* **Page**:
>>>>>

Compte-rendu de la CSW62 ("Commission de la condition de la femme" à New York)



Coordination française pour le Lobby Européen des Femmes

Association Loi 1901

ONG en statut consultatif avec l’ECOSOC des Nations Unies

ÉGALITÉ DES DROITS ET DES CHANCES POUR TOUTES LES FEMMES

EN FRANCE, EN EUROPE, DANS LE MONDE


Compte-rendu rédigé pour l'AG de la CLEF par Moïra Sauvage

Rappel : Chaque année, Commission sur le statut de la femme, deuxième semaine de mars, se base sur CEDAW et sur Plateforme d'action de Pekin, et sur les objectifs du millénaire. La CLEF y participe depuis de nombreuses années dans le cadre de la délégation française des ONG.

<<<<<

* **Matériel fourni**:
>>>>>

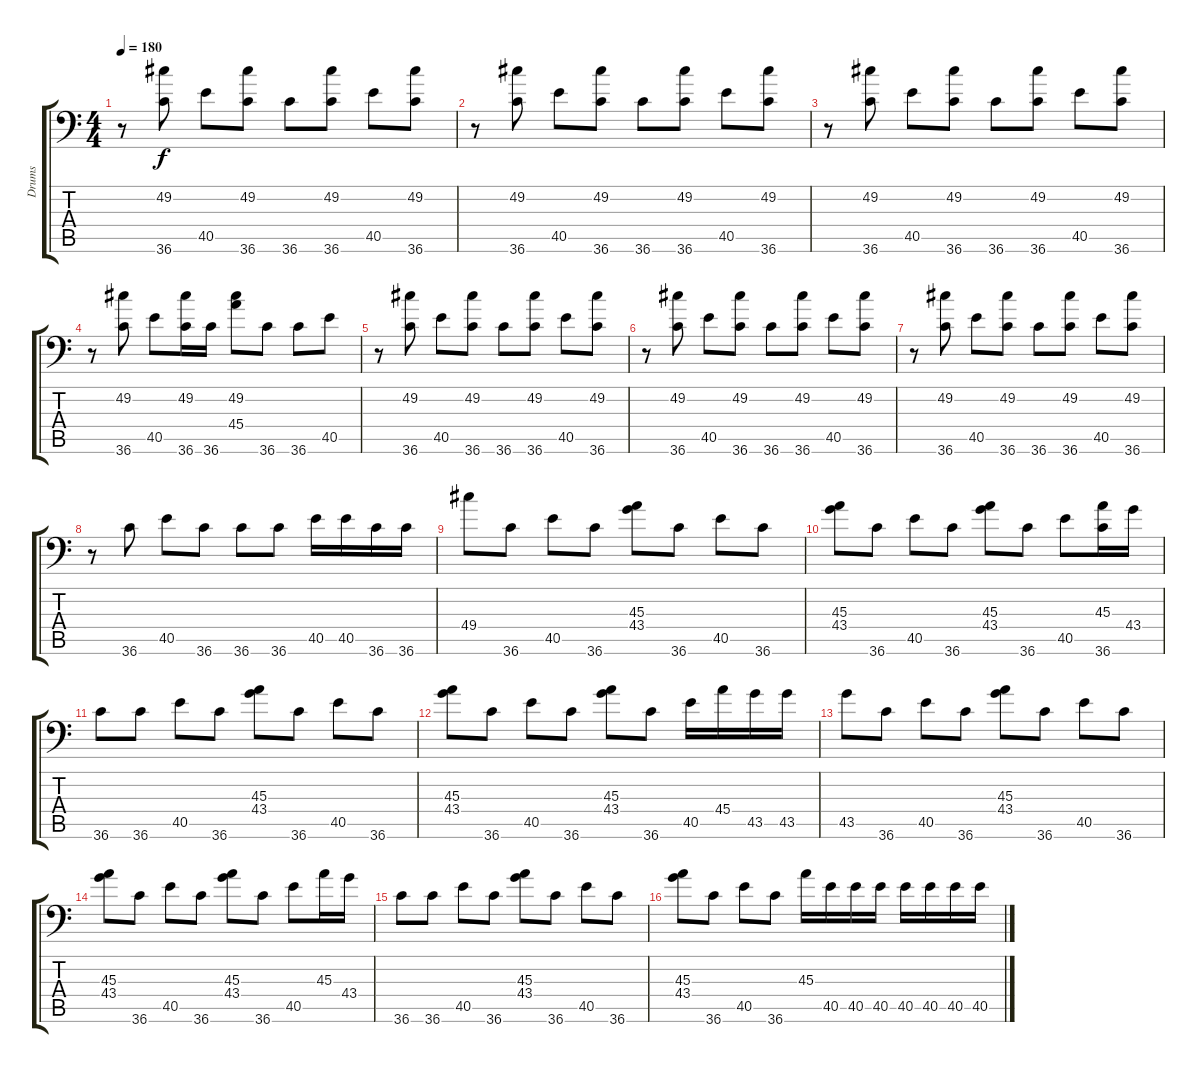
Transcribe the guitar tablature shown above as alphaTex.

<<<<<
>>>>>

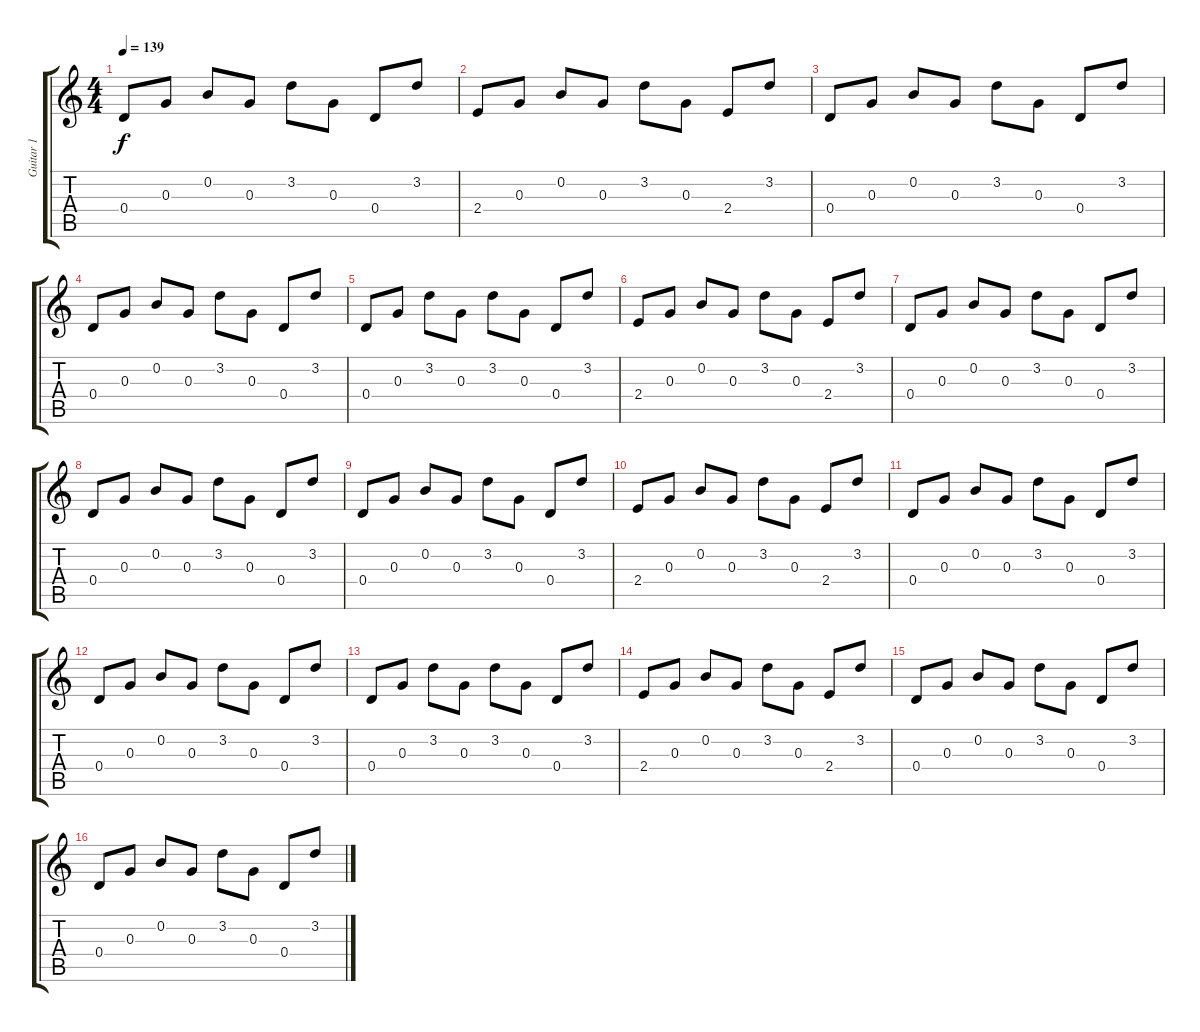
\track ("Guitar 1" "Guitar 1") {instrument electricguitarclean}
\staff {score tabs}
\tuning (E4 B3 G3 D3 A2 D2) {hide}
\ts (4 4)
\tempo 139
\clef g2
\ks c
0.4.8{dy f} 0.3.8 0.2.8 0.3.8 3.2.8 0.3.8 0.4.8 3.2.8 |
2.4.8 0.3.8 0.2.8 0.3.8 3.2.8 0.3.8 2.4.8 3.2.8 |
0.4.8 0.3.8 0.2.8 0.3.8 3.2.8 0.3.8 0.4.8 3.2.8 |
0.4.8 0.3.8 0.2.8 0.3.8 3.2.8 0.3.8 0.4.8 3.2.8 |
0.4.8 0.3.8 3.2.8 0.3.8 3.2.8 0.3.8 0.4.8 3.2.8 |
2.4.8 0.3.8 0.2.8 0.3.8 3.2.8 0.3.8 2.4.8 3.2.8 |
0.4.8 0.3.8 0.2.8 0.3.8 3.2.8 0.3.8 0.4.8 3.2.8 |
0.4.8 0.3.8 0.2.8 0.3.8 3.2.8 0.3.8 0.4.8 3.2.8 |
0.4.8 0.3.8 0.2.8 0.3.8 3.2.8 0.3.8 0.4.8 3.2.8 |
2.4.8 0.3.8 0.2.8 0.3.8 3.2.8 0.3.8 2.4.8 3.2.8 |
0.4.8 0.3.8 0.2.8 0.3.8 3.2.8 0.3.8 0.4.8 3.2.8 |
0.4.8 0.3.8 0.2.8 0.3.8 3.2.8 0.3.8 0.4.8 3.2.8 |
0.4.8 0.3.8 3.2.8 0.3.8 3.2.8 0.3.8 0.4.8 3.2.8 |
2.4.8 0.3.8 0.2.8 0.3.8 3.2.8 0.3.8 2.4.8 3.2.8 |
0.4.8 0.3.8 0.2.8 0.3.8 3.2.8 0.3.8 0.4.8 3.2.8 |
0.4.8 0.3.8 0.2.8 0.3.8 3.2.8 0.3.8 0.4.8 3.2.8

<<<<<
>>>>>

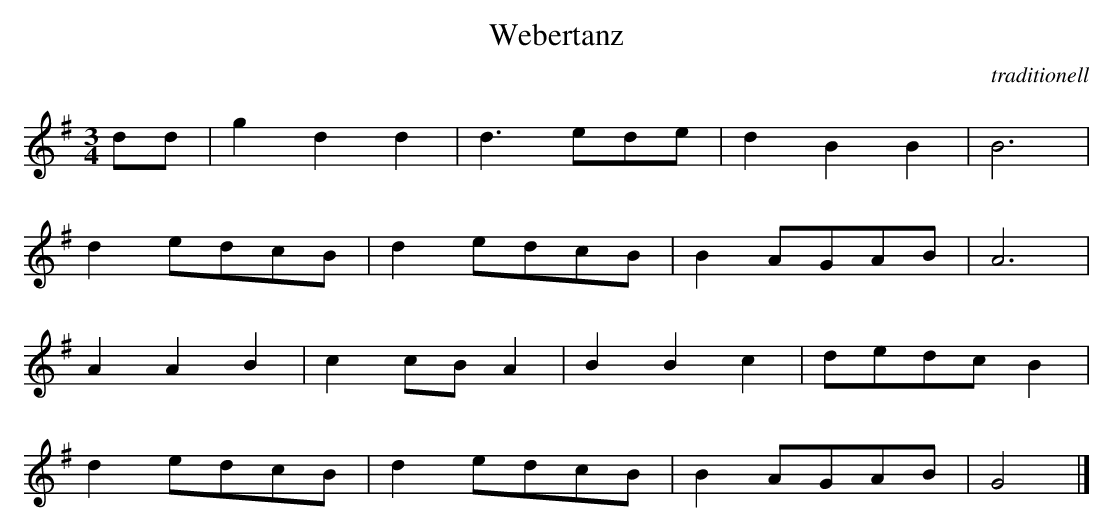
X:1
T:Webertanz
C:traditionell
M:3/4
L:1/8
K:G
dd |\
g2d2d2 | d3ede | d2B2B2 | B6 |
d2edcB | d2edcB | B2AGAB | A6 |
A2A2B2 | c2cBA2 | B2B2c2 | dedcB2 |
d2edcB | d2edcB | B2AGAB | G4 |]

<<<<<

* **Travail demandé**:
Recopiez mot pour mot le passage du compte-rendu qui commence à « Association Loi 1901 » et se termine à « française des ONG. ». Le matériel n'a aucun rapport avec le compte-rendu.

* **Réponse**:
Association Loi 1901

ONG en statut consultatif avec l’ECOSOC des Nations Unies

ÉGALITÉ DES DROITS ET DES CHANCES POUR TOUTES LES FEMMES

EN FRANCE, EN EUROPE, DANS LE MONDE


Compte-rendu rédigé pour l'AG de la CLEF par Moïra Sauvage

Rappel : Chaque année, Commission sur le statut de la femme, deuxième semaine de mars, se base sur CEDAW et sur Plateforme d'action de Pekin, et sur les objectifs du millénaire. La CLEF y participe depuis de nombreuses années dans le cadre de la délégation française des ONG.